В 1997–1998 годах, когда финансирование культуры стало сокращаться, уменьшалось и воодушевление относительно объединения Восточной и Западной Германии, а цены на недвижимость стали расти, статус Тахелеса оказался под угрозой. Инвестор из Кёльна с броским именем Фундус — напоминающим имя брехтовского персонажа — попытался выкупить объект в частную собственность и переиначить сложившиеся традиции Тахелеса. Он задумал сделать место более привлекательным, выселить художников, закрыть кафе и сад скульптур, а затем провести международный конкурс на проект обновленного и улучшенного Тахелеса. Это могло бы стать отличным вкладом в берлинскую культурную традицию, учитывая запланированную ликвидацию независимой творческой тусовки и последующее создание на ее месте чего-то значительно более прибыльного, коммерческого, играющего на ностальгических чувствах и лености туристов. Возможно, новый Тахелес мог бы включать кусочек оригинальной развалины под стеклом, подобно обломку Берлинской стены в сувенирном магазине, а может быть, даже макетный кукольный домик, изображающий Тахелес в эпоху перемен, и новый улучшенный Тахелес с виртуальными, сгенерированными на компьютере интерактивными сценами. Все это, разумеется, уже происходило во множестве богемных местечек, от Монмартра до Сохо, которые превращались в туристические аттракционы сразу же после того, как художники вынуждены были выселяться, не имея больше возможности вносить арендную плату.
Не стоит и говорить о том, что руководство Тахелеса отказывалось сотрудничать, а им, соответственно, пригрозили выселением. В ответ на предложение господина Фундуса участники арт-коммуны Тахелес выбрали путь противостояния и устроили эпохальный хеппенинг[523]. Друзья сообщества художников разузнали дату выселения, которую предполагалось хранить в строгом секрете. В полночь дружественно настроенные по отношению к Тахелесу люди собрались в кафе «Zapata», создав необычайно обширную толпу, беспрепятственное выдворение которой было весьма сложно представить. Когда прибыла полиция, управляющие кафе показали документ, фиксирующий, что они должны заключить раздельный договор с новыми владельцами, ввиду того что они не являются частью коммуны Тахелес. По какой-то причине техника художественного устрашения в этот раз сработала, и попытка полиции выставить обитателей с соответствующим ордером провалилась. Независимость Тахелеса была защищена, и хеппенинг продолжался всю ночь. Человек в шлеме, украшенном синтетическим париком, разбрасывал огонь во все стороны, как маленькое анархическое божество.

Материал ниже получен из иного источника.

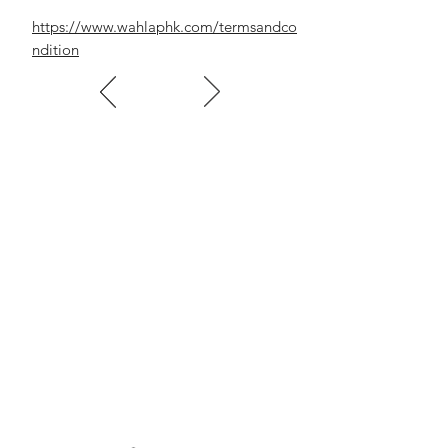
公制(Metric) 295mm X 1195mm X 85mm
https://www.wahlaphk.com/termsandco
英制(Imperial Units) 305mm X 1215mm X
ndition
85mm
(二管)-(12條13格)
型號Model :
VL223EM
尺寸 Size(MM)
2'x2'
公制(Metric) 595mm X 595mm X 85mm
英制(Imperial Units) 305mm X 305mm X
85mm
(三管)-(6條7格)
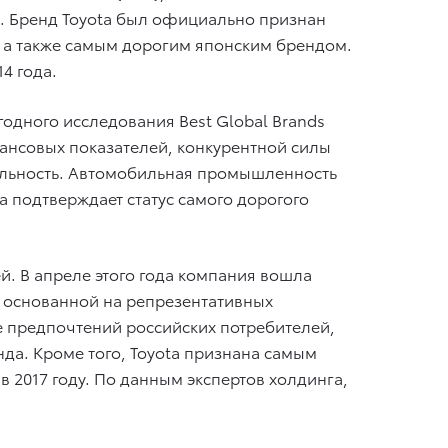
е. Бренд Toyota был официально признан
 а также самым дорогим японским брендом.
4 года.
одного исследования Best Global Brands
нансовых показателей, конкурентной силы
быльность. Автомобильная промышленность
a подтверждает статус самого дорогого
й. В апреле этого года компания вошла
, основанной на репрезентативных
ге предпочтений российских потребителей,
да. Кроме того, Toyota признана самым
2017 году. По данным экспертов холдинга,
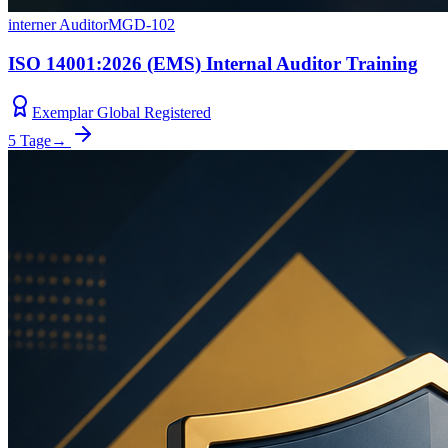
interner Auditor
MGD-102
ISO 14001:2026 (EMS) Internal Auditor Training
Exemplar Global Registered
5 Tage
→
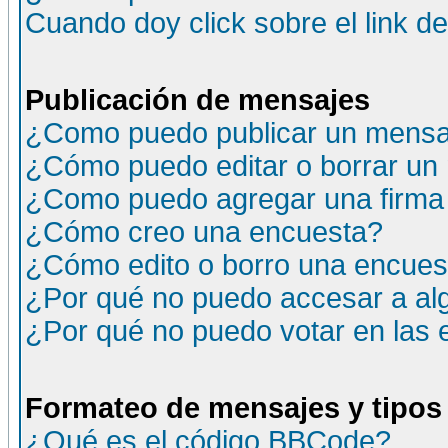
Cuando doy click sobre el link d
Publicación de mensajes
¿Como puedo publicar un mensaj
¿Cómo puedo editar o borrar un
¿Como puedo agregar una firma
¿Cómo creo una encuesta?
¿Cómo edito o borro una encuesta
¿Por qué no puedo accesar a al
¿Por qué no puedo votar en las
Formateo de mensajes y tipos
¿Qué es el código BBCode?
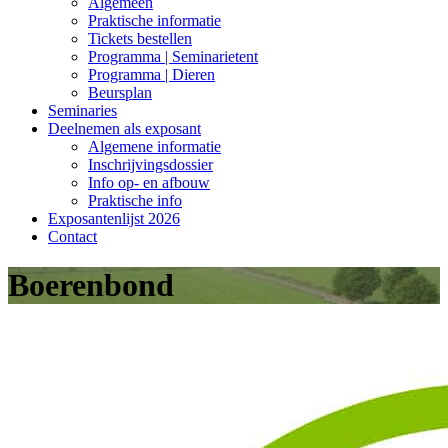
Algemeen
Praktische informatie
Tickets bestellen
Programma | Seminarietent
Programma | Dieren
Beursplan
Seminaries
Deelnemen als exposant
Algemene informatie
Inschrijvingsdossier
Info op- en afbouw
Praktische info
Exposantenlijst 2026
Contact
Boerenbond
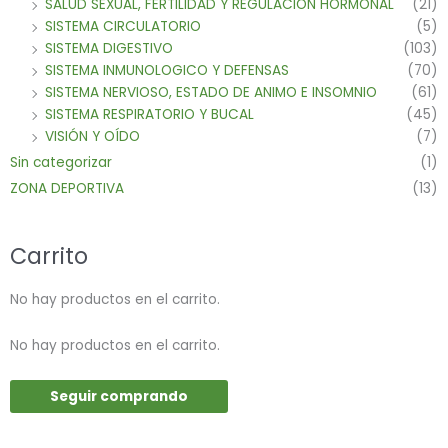
SALUD SEXUAL, FERTILIDAD Y REGULACION HORMONAL
(21)
SISTEMA CIRCULATORIO
(5)
SISTEMA DIGESTIVO
(103)
SISTEMA INMUNOLOGICO Y DEFENSAS
(70)
SISTEMA NERVIOSO, ESTADO DE ANIMO E INSOMNIO
(61)
SISTEMA RESPIRATORIO Y BUCAL
(45)
VISIÓN Y OÍDO
(7)
Sin categorizar
(1)
ZONA DEPORTIVA
(13)
Carrito
No hay productos en el carrito.
No hay productos en el carrito.
Seguir comprando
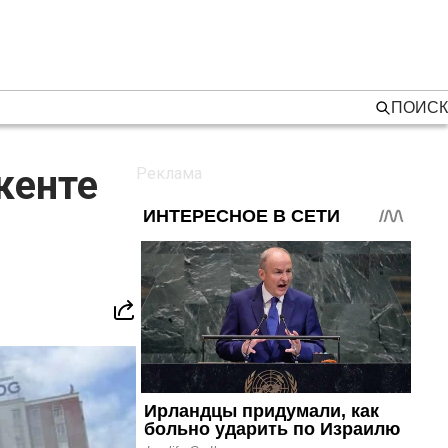
ПОИСК
кенте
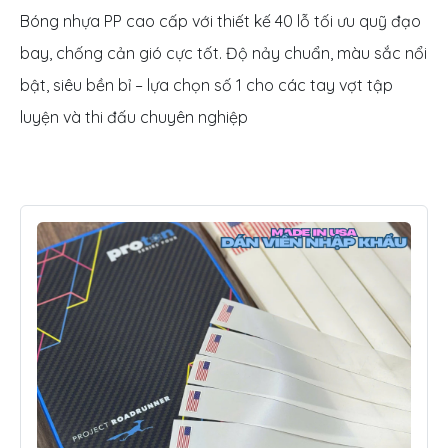
Bóng nhựa PP cao cấp với thiết kế 40 lỗ tối ưu quỹ đạo
bay, chống cản gió cực tốt. Độ nảy chuẩn, màu sắc nổi
bật, siêu bền bỉ – lựa chọn số 1 cho các tay vợt tập
luyện và thi đấu chuyên nghiệp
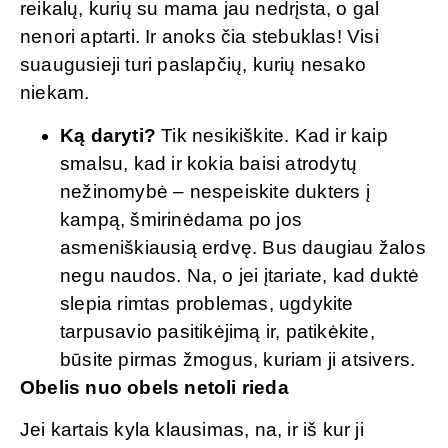
reikalų, kurių su mama jau nedrįsta, o gal
nenori aptarti. Ir anoks čia stebuklas! Visi
suaugusieji turi paslapčių, kurių nesako
niekam.
Ką daryti?
Tik nesikiškite. Kad ir kaip
smalsu, kad ir kokia baisi atrodytų
nežinomybė – nespeiskite dukters į
kampą, šmirinėdama po jos
asmeniškiausią erdvę. Bus daugiau žalos
negu naudos. Na, o jei įtariate, kad duktė
slepia rimtas problemas, ugdykite
tarpusavio pasitikėjimą ir, patikėkite,
būsite pirmas žmogus, kuriam ji atsivers.
Obelis nuo obels netoli rieda
Jei kartais kyla klausimas, na, ir iš kur ji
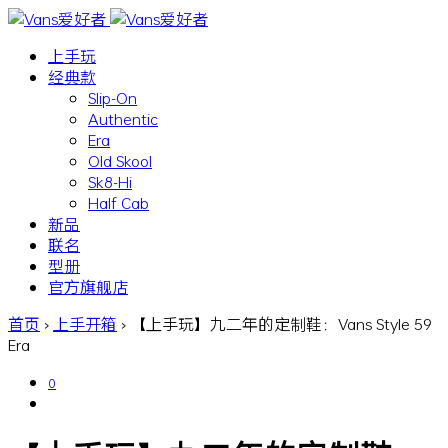
上手玩
经典款
Slip-On
Authentic
Era
Old Skool
Sk8-Hi
Half Cab
新品
联名
型册
官方旗舰店
首页
›
上手开箱
›
【上手玩】九二年的定制鞋：Vans Style 59
Era
0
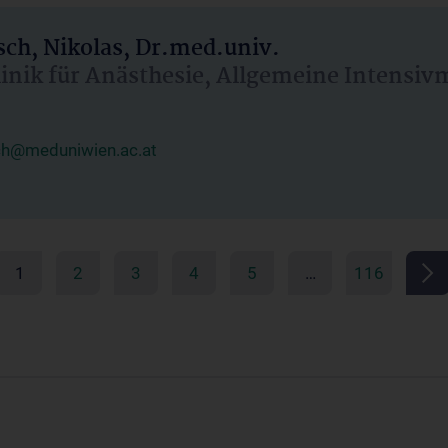
ch, Nikolas, Dr.med.univ.
linik für Anästhesie, Allgemeine Intensi
ch@meduniwien.ac.at
1
2
3
4
5
…
116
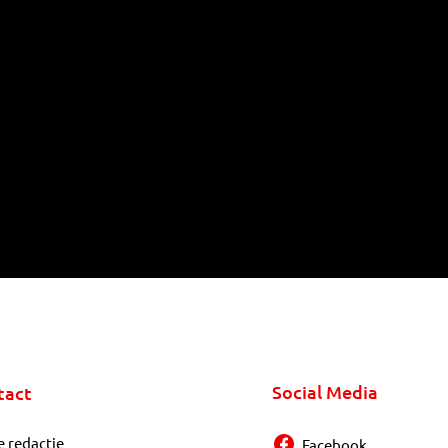
Social Media
tact
e redactie
Facebook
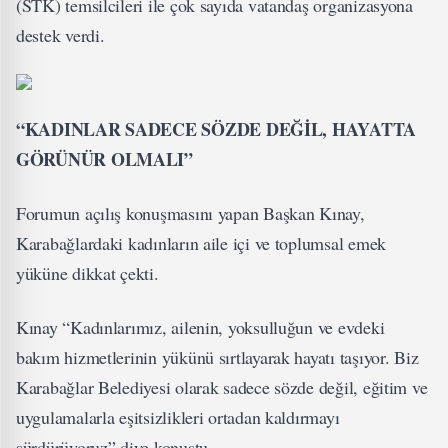
(STK) temsilcileri ile çok sayıda vatandaş organizasyona
destek verdi.
“KADINLAR SADECE SÖZDE DEĞİL, HAYATTA
GÖRÜNÜR OLMALI”
Forumun açılış konuşmasını yapan Başkan Kınay,
Karabağlardaki kadınların aile içi ve toplumsal emek
yüküne dikkat çekti.
Kınay “Kadınlarımız, ailenin, yoksulluğun ve evdeki
bakım hizmetlerinin yükünü sırtlayarak hayatı taşıyor. Biz
Karabağlar Belediyesi olarak sadece sözde değil, eğitim ve
uygulamalarla eşitsizlikleri ortadan kaldırmayı
sürdürüyoruz” diye konuştu.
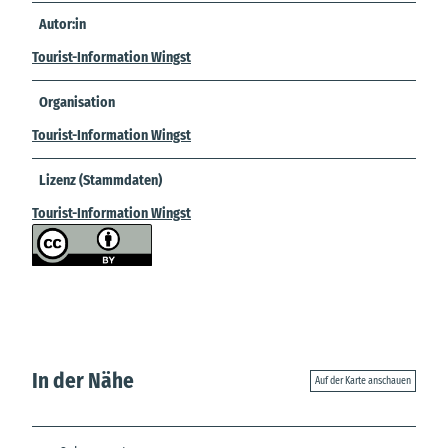
Autor:in
Tourist-Information Wingst
Organisation
Tourist-Information Wingst
Lizenz (Stammdaten)
Tourist-Information Wingst
In der Nähe
Auf der Karte anschauen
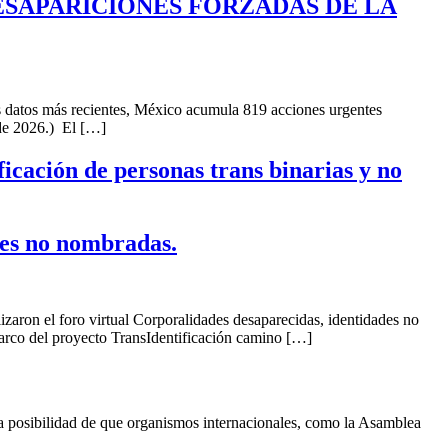
SAPARICIONES FORZADAS DE LA
s datos más recientes, México acumula 819 acciones urgentes
 de 2026.) El […]
icación de personas trans binarias y no
es no nombradas.
aron el foro virtual Corporalidades desaparecidas, identidades no
rco del proyecto TransIdentificación camino […]
a posibilidad de que organismos internacionales, como la Asamblea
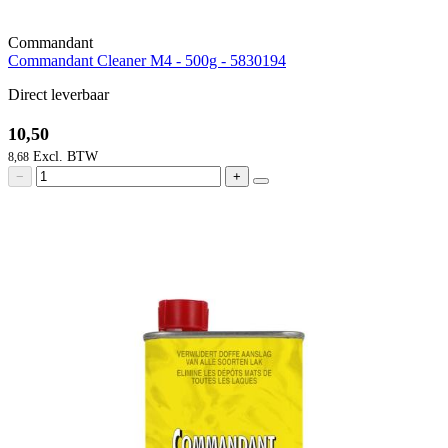
Commandant
Commandant Cleaner M4 - 500g - 5830194
Direct leverbaar
10,50
8,68
−
+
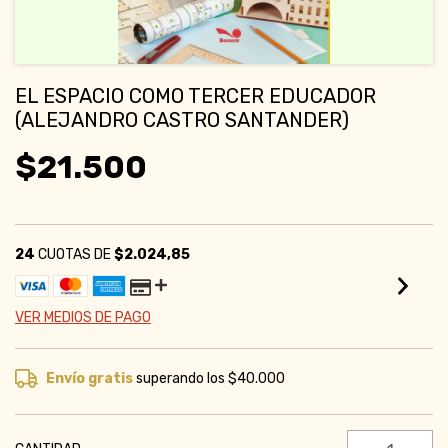
EL ESPACIO COMO TERCER EDUCADOR
(ALEJANDRO CASTRO SANTANDER)
$21.500
24
CUOTAS DE
$2.024,85
VER MEDIOS DE PAGO
Envío gratis
superando los
$40.000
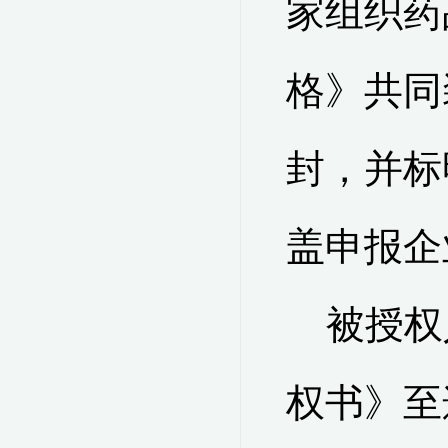
家组织药
格》
共同
封，并标
盖申报企
被授权
权书》
至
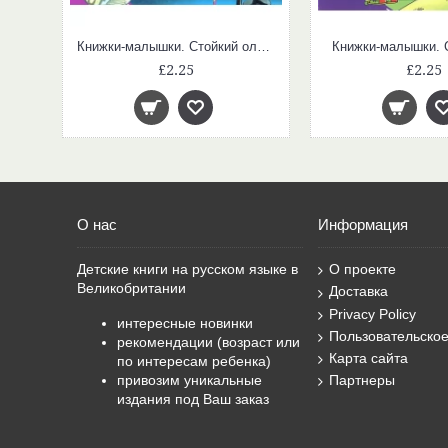
Книжки-малышки. Ищем отличия
Книжки-малышки. Стойкий оловянный солдатик
Книжки-малышки. 
£2.25
£2.25
О нас
Информация
Детские книги на русском языке в
О проекте
Великобритании
Доставка
Privacy Policy
интересные новинки
Пользовательско
рекомендации (возраст или
Карта сайта
по интересам ребенка)
привозим уникальные
Партнеры
издания под Ваш заказ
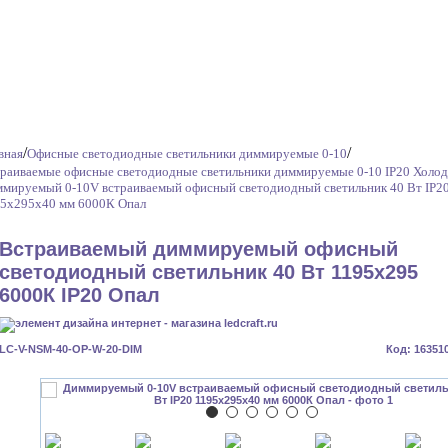
/
/
вная
Офисные светодиодные светильники диммируемые 0-10
раиваемые офисные светодиодные светильники диммируемые 0-10 IP20 Холо
мируемый 0-10V встраиваемый офисный светодиодный светильник 40 Вт IP2
5x295x40 мм 6000К Опал
Встраиваемый диммируемый офисный
светодиодный светильник 40 Вт 1195x295
6000К IP20 Опал
LC-V-NSM-40-OP-W-20-DIM
Код: 16351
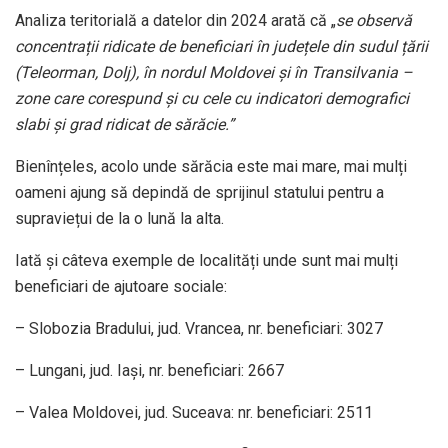
Analiza teritorială a datelor din 2024 arată că „
se observă
concentrații ridicate de beneficiari în județele din sudul țării
(Teleorman, Dolj), în nordul Moldovei și în Transilvania –
zone care corespund și cu cele cu indicatori demografici
slabi și grad ridicat de sărăcie.”
Bienînțeles, acolo unde sărăcia este mai mare, mai mulți
oameni ajung să depindă de sprijinul statului pentru a
supraviețui de la o lună la alta.
Iată și câteva exemple de localități unde sunt mai mulți
beneficiari de ajutoare sociale:
– Slobozia Bradului, jud. Vrancea, nr. beneficiari: 3027
– Lungani, jud. Iași, nr. beneficiari: 2667
– Valea Moldovei, jud. Suceava: nr. beneficiari: 2511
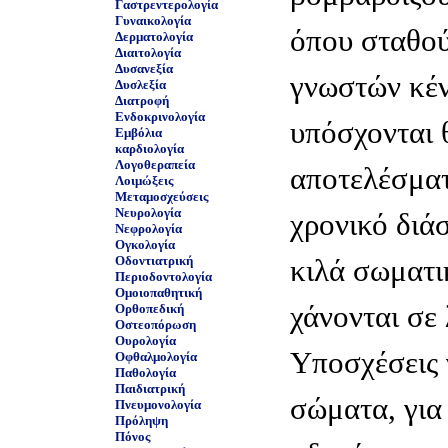
Γαστρεντερολογία
Γυναικολογία
όπου σταθού
Δερματολογία
Διαιτολογία
Δυσανεξία
γνωστών κέν
Δυσλεξία
Διατροφή
Ενδοκρινολογία
υπόσχονται 
Εμβόλια
καρδιολογία
Λογοθεραπεία
αποτελέσμα
Λοιμώξεις
Μεταμοσχεύσεις
Νευρολογία
χρονικό διά
Νεφρολογία
Ογκολογία
Οδοντιατρική
κιλά σωματι
Περιοδοντολογία
Ομοιοπαθητική
χάνονται σε 
Ορθοπεδική
Οστεοπόρωση
Ουρολογία
Yποσχέσεις 
Οφθαλμολογία
Παθολογία
Παιδιατρική
σώματα, για 
Πνευμονολογία
Πρόληψη
Πόνος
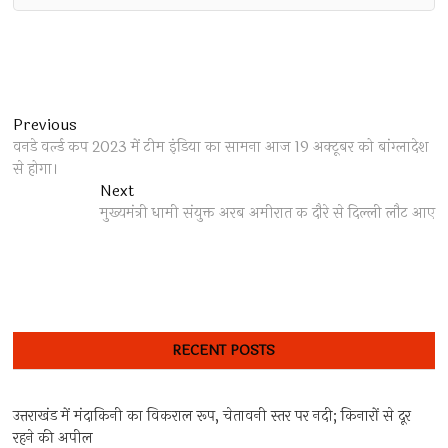
Post
Previous
Previous
post:
वनडे वर्ल्ड कप 2023 में टीम इंडिया का सामना आज 19 अक्टूबर को बांग्लादेश
navigation
से होगा।
Next
Next
post:
मुख्यमंत्री धामी संयुक्त अरब अमीरात क दौरे से दिल्ली लौट आए
RECENT POSTS
उत्तराखंड में मंदाकिनी का विकराल रूप, चेतावनी स्तर पर नदी; किनारों से दूर
रहने की अपील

Взрывающиеся петарды отражались в глазах зрителей всех возрастов, погружая каждого из них в своеобразный подростковый сон наяву. Спущенные с поводков собаки шныряли, наслаждаясь неожиданной свободой, в модной толпе людей, где стареющие хиппи тусовались бок о бок с молодежью из разных стран, пестрящей всеми видами пирсинга и разнообразными заграничными акцентами. Несколько парочек — представителей среднего класса потягивали свое пиво в кругу фургонов, из которых построили импровизированные оборонительные баррикады. Звездой ночной вечеринки стала японская танцовщица, устроившая впечатляющий 90‑минутный перформанс, в ходе которого, она, преодолевая себя, освобождалась из огромной металлической сферы и, в конце концов полностью обнажившись, выпала в небольшой лунный кратер с инопланетным возгласом освобождения и опустошения. Она нарушила 90‑минутную паузу тишины чувственным призывом: «Отправляйте факс в министерство финансов! Выражайте свою солидарность с Тахелесом!»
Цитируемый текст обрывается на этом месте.